All year our flat has debated which recipes we regularly use are actually suited to students. Our pantry is stocked, with two shelves just for spices. At this time of year it’s getting more and more important to spend time on Facebook pretending to study, so we settled on these quick, fast, healthy-ish and filling recipes.

Katie’s noodle

Ingredients
One pack of Mi Goreng blue noodles
A few handfuls of frozen veges
One egg, or leftover meat chopped thinly (optional)

Method
Make the noodles per packet directions. If you don’t have Mi Goreng noodles, instead of adding the flavour to the water, put it in a bowl with a bit of soya sauce and 1/4tsp oil. Stir the flavouring, soya sauce and oil.

Put the noodles into boiling water with the veges and microwave 3-5 minutes. Fry the egg, if using, and leave the yolk runny. Once the noodles are cooked, drain, and put into the flavoured bowl, add the fried egg or chopped meat, and give it an almighty stir until everything is coated. Nomnomnomnom.

Cheesy tuna pasta

There are no real measurements as it depends on taste, but a good amount would be:

Ingredients
2 cups of uncooked pasta spirals
1 tin flaked dolphin friendly tuna—flavoured is really good, like the tomato chilli or lemon pepper
1/2 cup grated cheese
A bit of salt and pepper

Method
Cook pasta, drain and put back into the saucepan. Add everything else and give it a big stir until everything’s coated. This sounds like a lot of food, but it usually will serve two people, who will still be licking the bowls and wondering if there’s any left in the saucepan.

Oh crap, veges!

Take all of the veges in the fridge, for example: capsicum, onion, carrot, celery, mushroom, parsnip, kumara, potato, broccoli, cauliflower (careful with the last two as the edges may crisp before the middle cooks)

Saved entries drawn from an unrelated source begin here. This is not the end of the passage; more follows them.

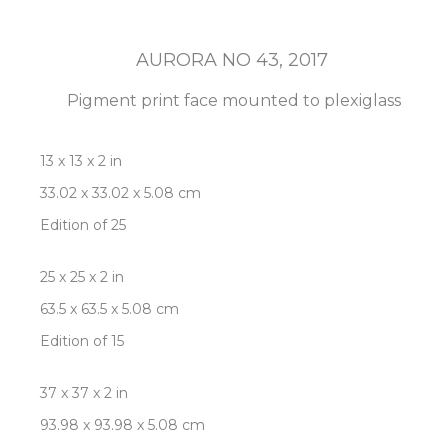
AURORA NO 43
, 2017
Pigment print face mounted to plexiglass
13 x 13 x 2 in
33.02 x 33.02 x 5.08 cm
Edition of 25
25 x 25 x 2 in
63.5 x 63.5 x 5.08 cm
Edition of 15
37 x 37 x 2 in
93.98 x 93.98 x 5.08 cm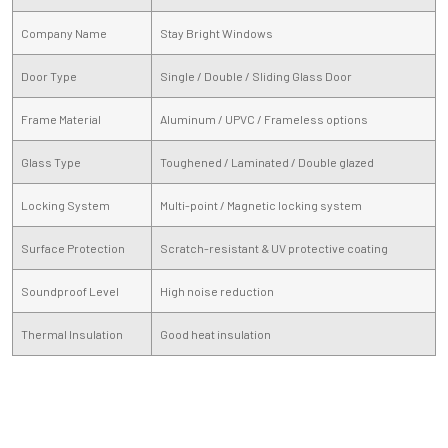
Company Name
Stay Bright Windows
Door Type
Single / Double / Sliding Glass Door
Frame Material
Aluminum / UPVC / Frameless options
Glass Type
Toughened / Laminated / Double glazed
Locking System
Multi-point / Magnetic locking system
Surface Protection
Scratch-resistant & UV protective coating
Soundproof Level
High noise reduction
Thermal Insulation
Good heat insulation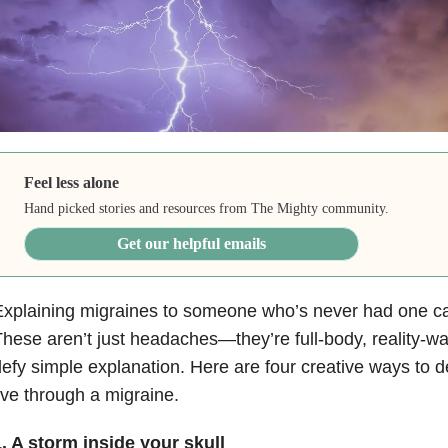
Feel less alone
Hand picked stories and resources from The Mighty community.
Get our helpful emails
xplaining migraines to someone who’s never had one ca
hese aren’t just headaches—they’re full-body, reality-w
efy simple explanation. Here are four creative ways to des
ive through a migraine.
. A storm inside your skull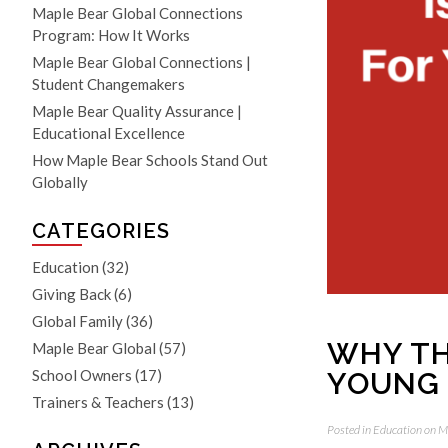
Maple Bear Global Connections
Program: How It Works
Maple Bear Global Connections |
Student Changemakers
Maple Bear Quality Assurance |
Educational Excellence
How Maple Bear Schools Stand Out
Globally
CATEGORIES
Education
(32)
Giving Back
(6)
Global Family
(36)
WHY TH
Maple Bear Global
(57)
YOUNG
School Owners
(17)
Trainers & Teachers
(13)
Posted in
Education
on M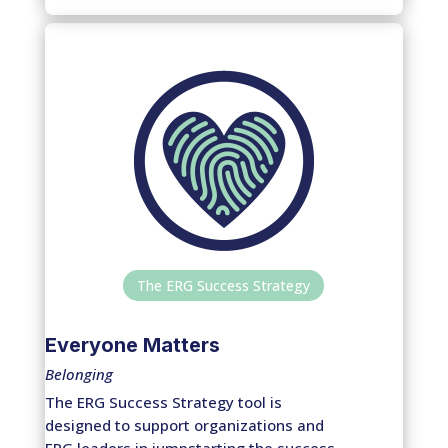
The ERG Success Strategy
Everyone Matters
Belonging
The ERG Success Strategy tool is
designed to support organizations and
ERG leaders in jumpstarting the success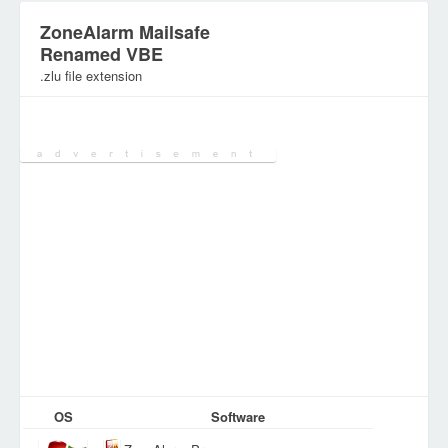
ZoneAlarm Mailsafe
Renamed VBE
.zlu file extension
Category:
Various Files
OS
Software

Peel anything in need of peeling, and chop roughly. If the vegetable in question cooks quickly (mushroom, broccoli, celery, courgette, capsicum), then cut it into big pieces. If it cooks slowly, cut into smaller pieces. Put them all in a lidded ovenproof pot (or a tray with tinfoil on top), and make sure they’re all a little spread out, but touching one another nonetheless. Add about 2 tablespoons of olive oil, a bit of salt and pepper, give it a big stir, and chuck in the oven for about 45 minutes, or until the veges are cooked.

This is really good with mashed potato, a side of meat, etc, but is also good on its own as a way to eat all those veges which are about to go off!